After taking the reigns of an organization that hasn't witnessed a playoff win in a decade, and has never reached a Super Bowl, Millen hasn't delivered the results many demanded that he retrieve. The Lions are making history, but not in the form that was even thought possible three months ago. When Millen was introduced, Super Bowl thoughts were on the horizon, or -- at the very least -- playoff potential.
Instead, Millen's bunch finds themselves on the boundary of NFL destitution. Already a national laughing stock, Millen remains resolute.
He's under the microscope of everyone in relation to the NFL, whether it be his former peers within the media, or the ones who write his paycheck: the owners. But Millen's goal isn't to impress them, it is to satisfy the fans.
Millen's scheme, initially, was to induce a winning attitude amongst both players and fans. Hence the West coast offense under head coach Marty Mornhinweg, and a slew of "New Attitude" commercials directed towards fans
After an 0-12 start, however, Millen's new directive is to keep the fans intact, and the players with a sense of hope, pride, and purpose. He hasn't, and won't, give up -- which is Millen's most reverberating trait. One needs only to glance into the Lions' locker room for evidence. Depressed? Yes, who wouldn't be. On the verge of throwing in the towel? Not in a million years.

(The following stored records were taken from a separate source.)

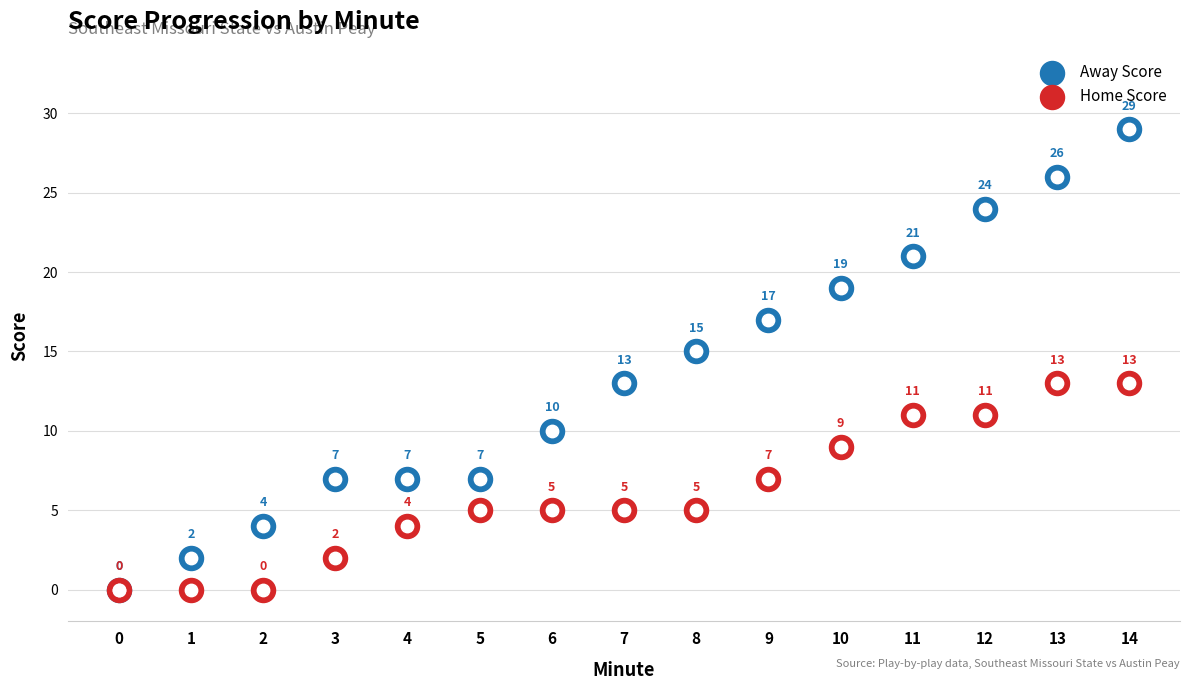

Which series has the largest total across all categories?

Away Score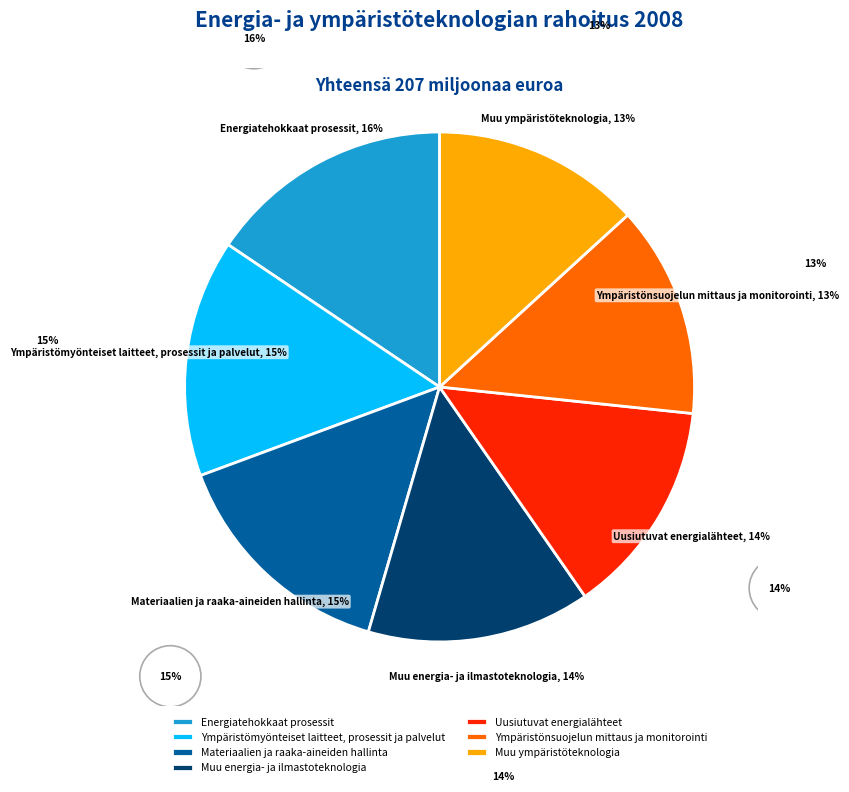

Approximately how many times larger is the value at Energiatehokkaat prosessit compared to Ympäristönsuojelun mittaus ja monitorointi?

1.2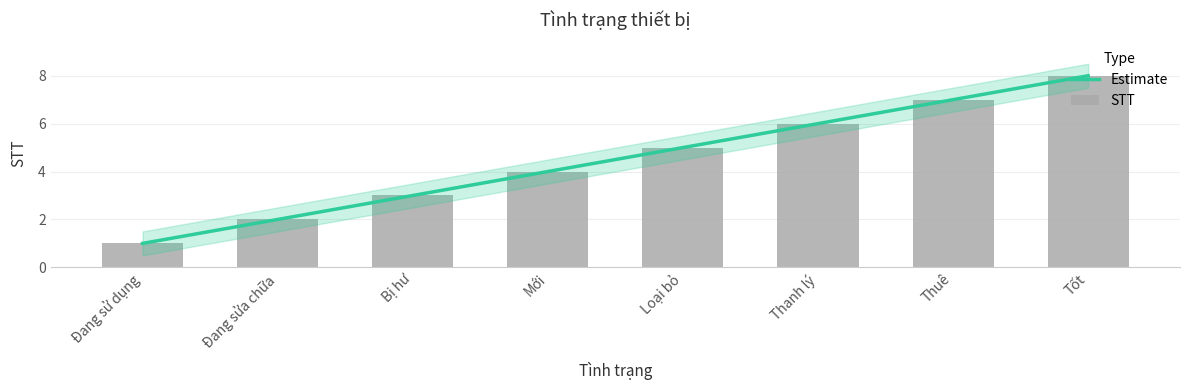

What is the sum of the values at Loại bỏ and Mới?

9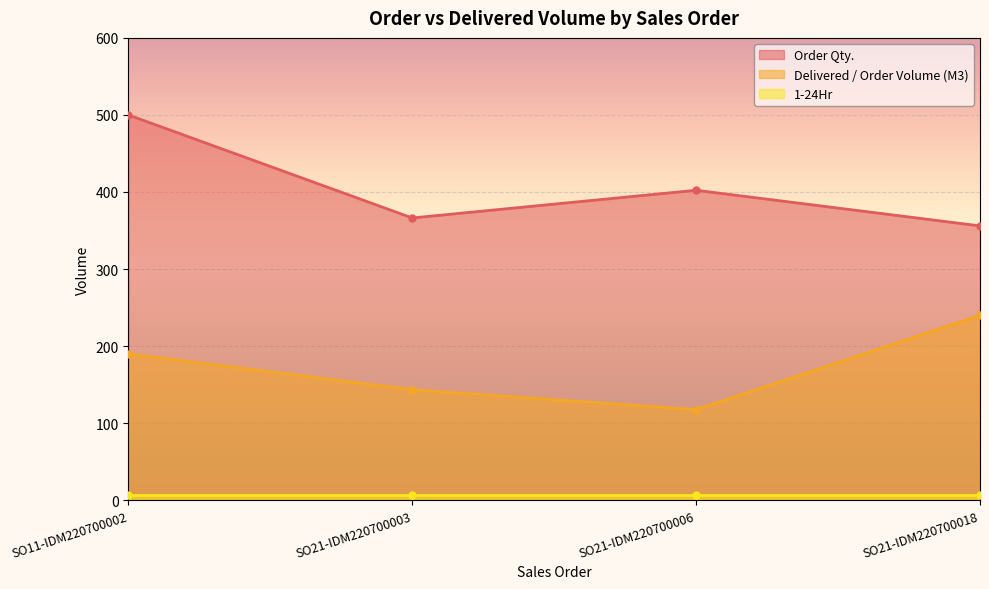

Which category has the highest value across all series?

SO11-IDM220700002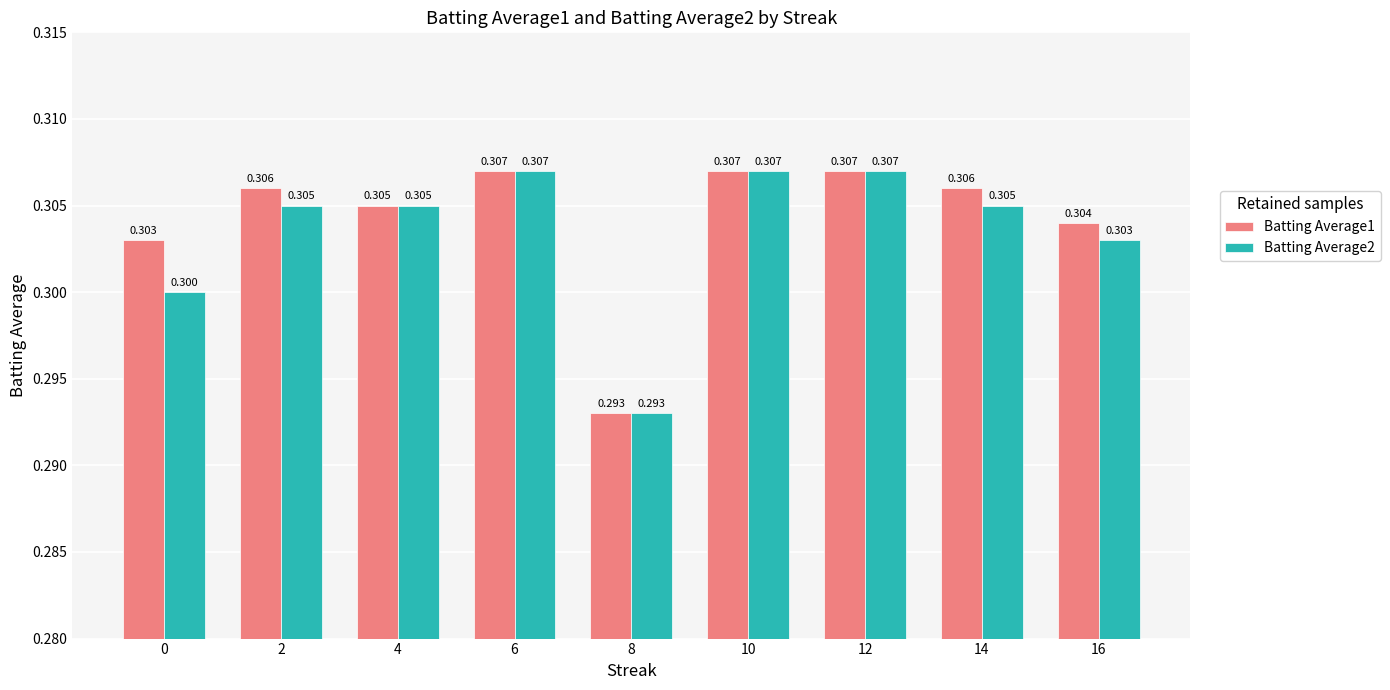

How many bars are there in each group?

2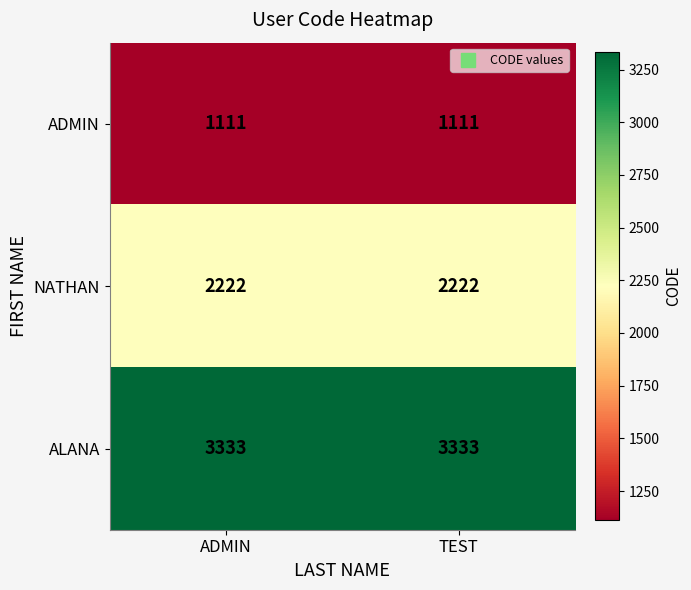

What is the spread (max minus min) of values at ADMIN?

2222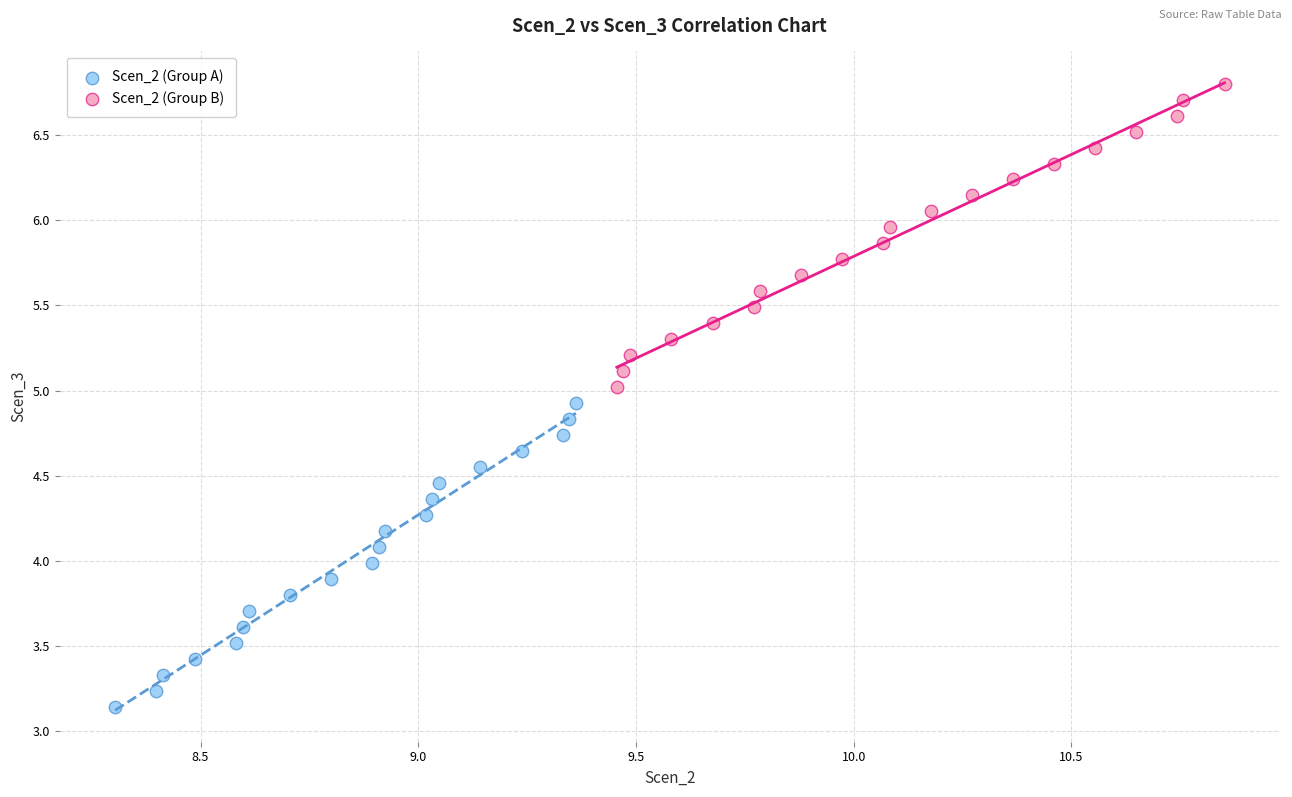

Which series has the largest Y range (max minus min)?

Scen_2 (Group B)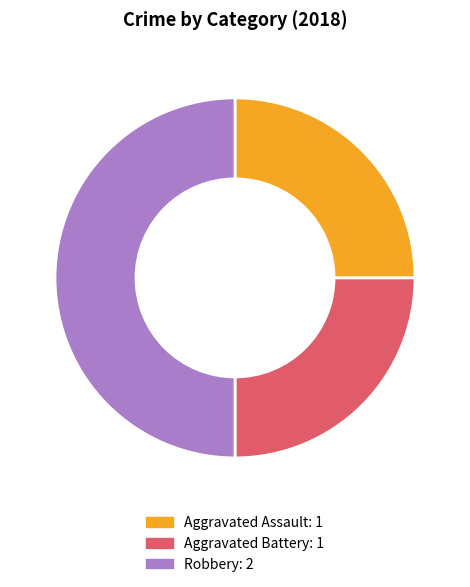

Is the sum of Aggravated Assault and Robbery greater than half?

Yes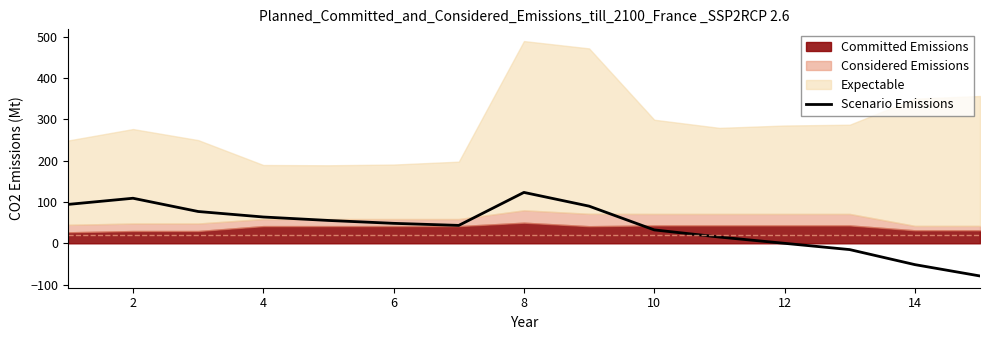

Which label corresponds to the smallest value in the chart?

14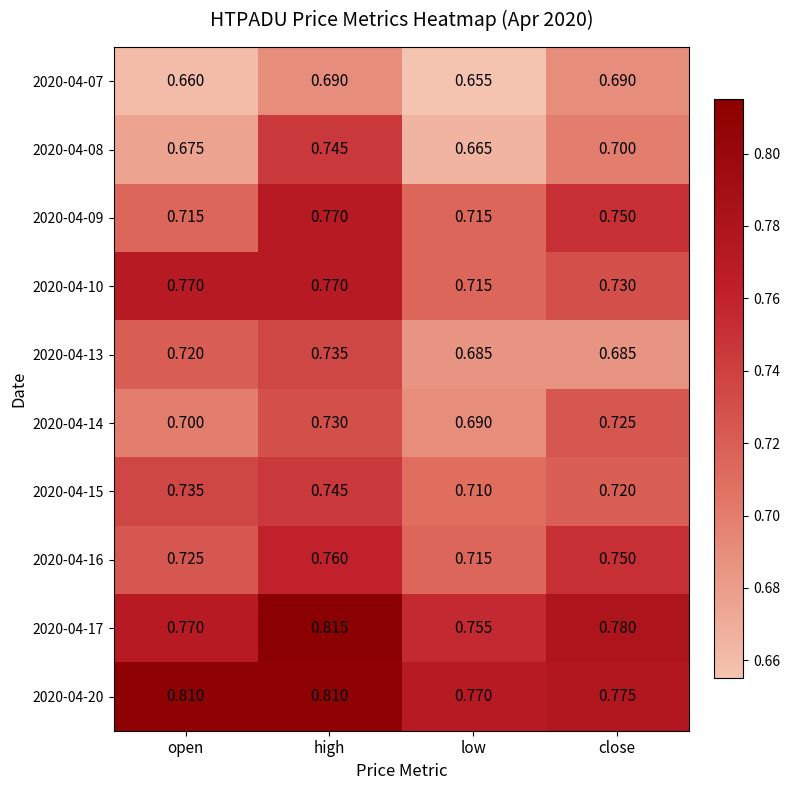

At which label is 2020-04-20 closest to 0?

low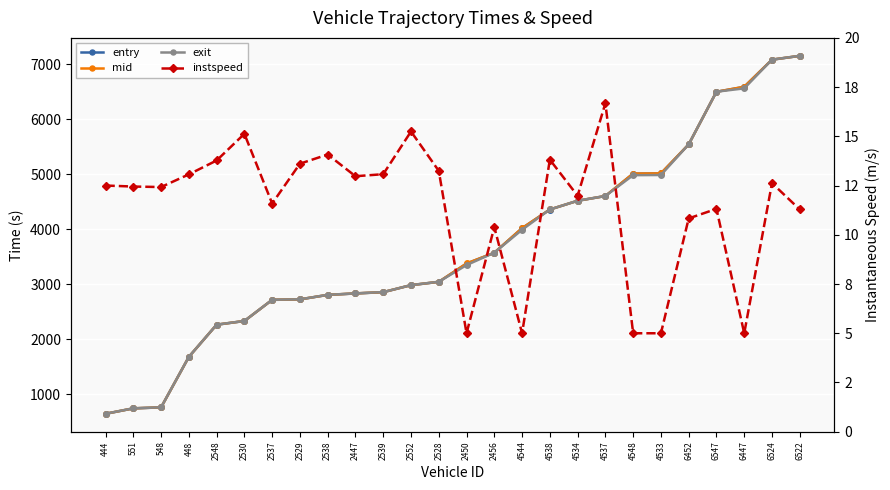

How many data points in exit are less than 3351?

13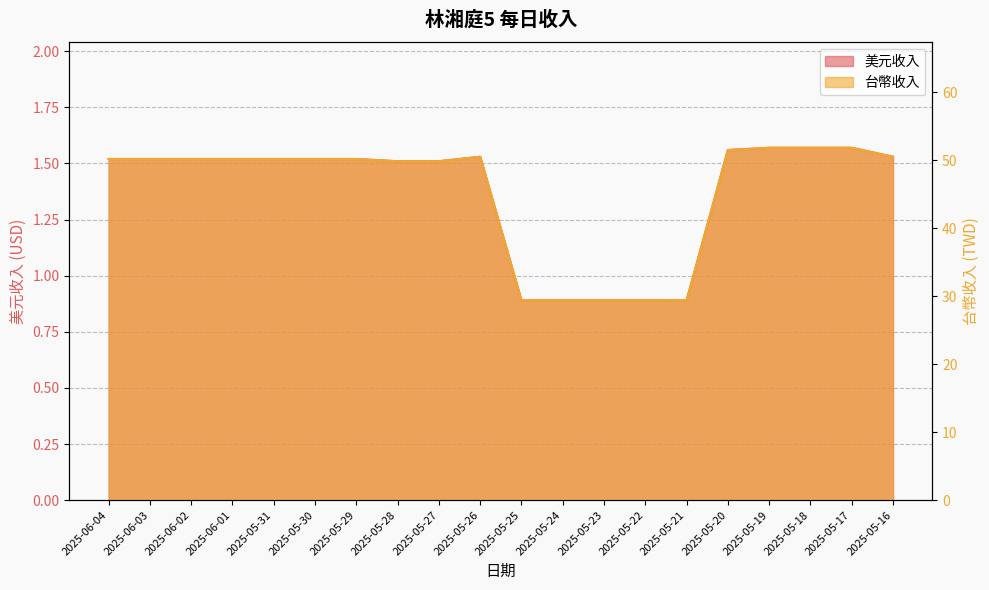

Where does the 台幣收入 series first go above 50?

2025-06-04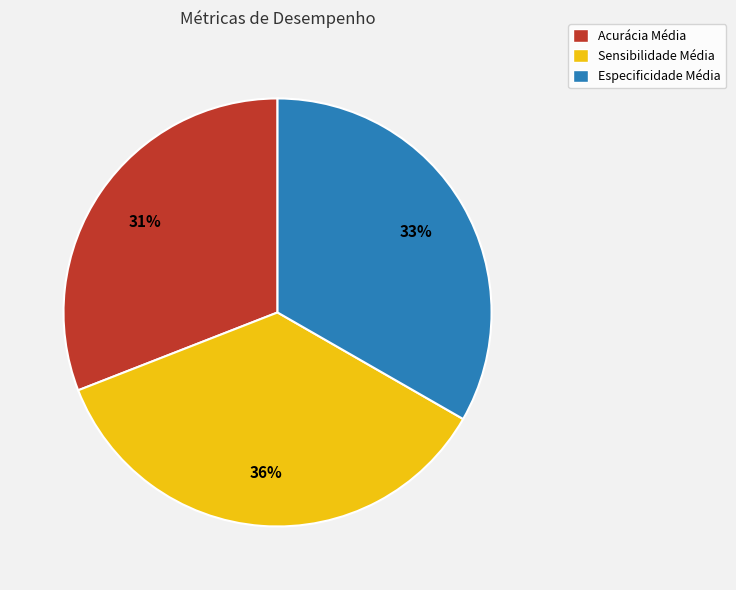

Which category has the biggest portion of the pie?

Sensibilidade Média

For the first time since 1980, Millen is a rookie in the National Football League. His back is against the wall, and facing the daunting task of turning around an organization, and a ball club. Ironically enough, that was the same task he faced in January.
He's undergoing the most difficult learning process in his young career. Because that, however, Millen can clearly identify each and every aspect of his team that needs to be addressed. And it will be.
His objective remains lucid: Win. Win at all costs.
Be patient, fans, there is a new attitude in Detroit. And it won't take long for the Lions to discover it.